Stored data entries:

---------------

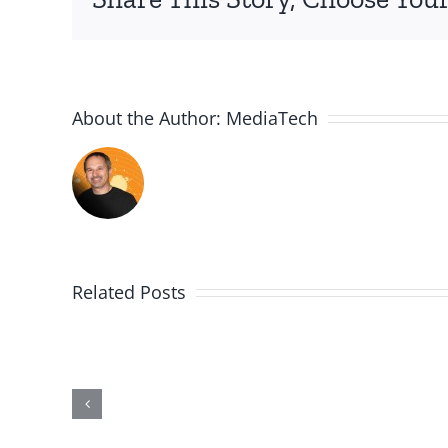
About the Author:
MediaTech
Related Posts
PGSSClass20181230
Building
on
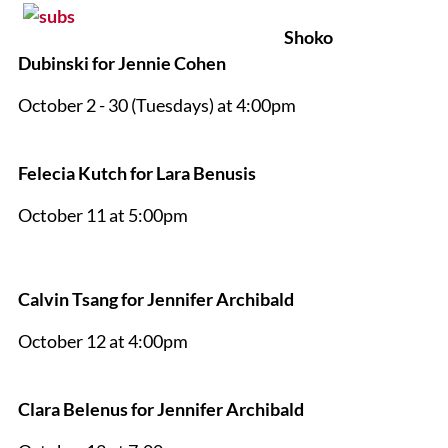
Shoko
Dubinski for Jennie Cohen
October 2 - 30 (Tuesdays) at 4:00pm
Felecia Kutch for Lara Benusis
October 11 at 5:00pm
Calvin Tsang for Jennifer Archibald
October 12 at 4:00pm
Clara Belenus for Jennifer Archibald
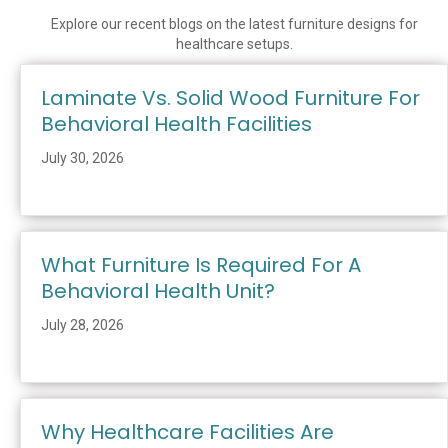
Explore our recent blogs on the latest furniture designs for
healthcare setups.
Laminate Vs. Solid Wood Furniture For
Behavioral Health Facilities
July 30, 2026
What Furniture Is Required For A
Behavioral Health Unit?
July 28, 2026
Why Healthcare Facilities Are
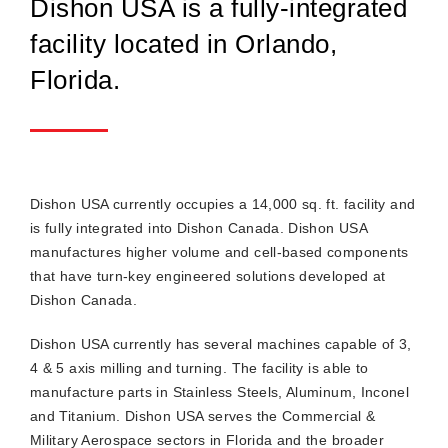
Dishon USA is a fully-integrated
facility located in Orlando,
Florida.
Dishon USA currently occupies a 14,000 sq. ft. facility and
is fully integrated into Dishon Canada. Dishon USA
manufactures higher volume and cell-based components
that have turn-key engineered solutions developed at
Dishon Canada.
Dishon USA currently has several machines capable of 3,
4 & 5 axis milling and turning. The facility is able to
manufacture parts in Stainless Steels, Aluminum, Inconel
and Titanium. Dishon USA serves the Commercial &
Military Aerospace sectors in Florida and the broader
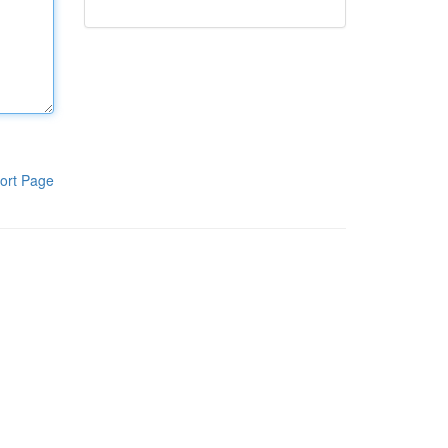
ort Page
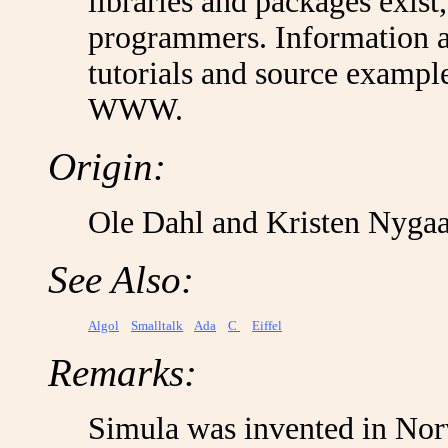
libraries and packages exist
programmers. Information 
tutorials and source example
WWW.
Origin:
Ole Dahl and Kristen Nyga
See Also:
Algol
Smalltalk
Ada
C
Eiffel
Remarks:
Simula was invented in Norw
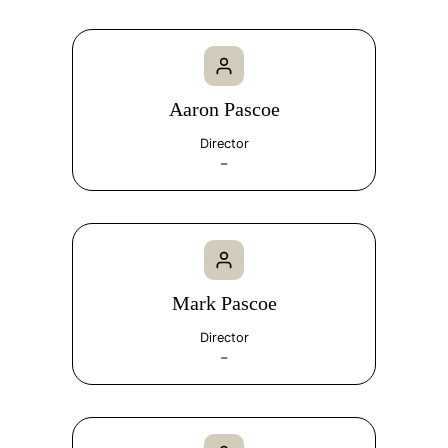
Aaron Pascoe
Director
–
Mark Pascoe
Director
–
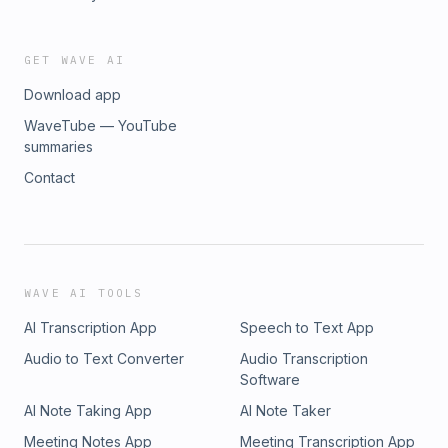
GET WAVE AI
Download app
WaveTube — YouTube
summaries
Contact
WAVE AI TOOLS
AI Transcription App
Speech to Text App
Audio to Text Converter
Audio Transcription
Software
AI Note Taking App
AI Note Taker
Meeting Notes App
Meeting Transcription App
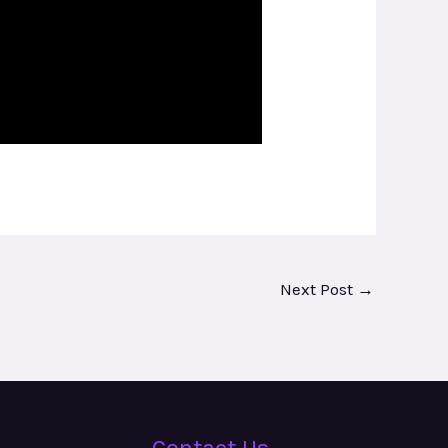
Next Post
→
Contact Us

---------------

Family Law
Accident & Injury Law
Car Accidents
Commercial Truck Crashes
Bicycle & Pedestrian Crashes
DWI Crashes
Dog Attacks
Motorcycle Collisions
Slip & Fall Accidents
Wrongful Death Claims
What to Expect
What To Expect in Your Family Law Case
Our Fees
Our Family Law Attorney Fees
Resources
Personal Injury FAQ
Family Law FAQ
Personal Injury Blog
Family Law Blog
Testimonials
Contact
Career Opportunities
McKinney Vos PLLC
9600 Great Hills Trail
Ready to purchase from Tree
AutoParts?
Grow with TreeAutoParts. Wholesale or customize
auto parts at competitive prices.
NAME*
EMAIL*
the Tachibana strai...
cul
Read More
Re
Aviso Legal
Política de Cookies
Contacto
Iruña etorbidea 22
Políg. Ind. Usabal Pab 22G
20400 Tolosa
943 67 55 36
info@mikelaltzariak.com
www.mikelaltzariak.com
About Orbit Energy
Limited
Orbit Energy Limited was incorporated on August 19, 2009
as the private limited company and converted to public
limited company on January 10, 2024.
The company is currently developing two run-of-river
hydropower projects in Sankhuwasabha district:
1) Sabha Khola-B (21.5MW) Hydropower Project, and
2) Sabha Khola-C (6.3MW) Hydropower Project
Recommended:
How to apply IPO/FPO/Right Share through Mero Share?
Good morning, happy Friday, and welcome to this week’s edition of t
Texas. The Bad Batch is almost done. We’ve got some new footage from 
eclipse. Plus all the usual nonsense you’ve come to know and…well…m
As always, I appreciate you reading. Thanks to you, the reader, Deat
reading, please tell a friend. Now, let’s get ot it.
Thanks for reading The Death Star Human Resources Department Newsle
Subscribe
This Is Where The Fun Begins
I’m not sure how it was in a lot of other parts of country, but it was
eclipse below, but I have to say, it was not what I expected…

---------------

**WHAT IS NEEDED**
Extract each line in the rows above that contains the string "Text". The match is case-sensitive.

**TASK SOLUTION**
Speech to Text App
Audio to Text Converter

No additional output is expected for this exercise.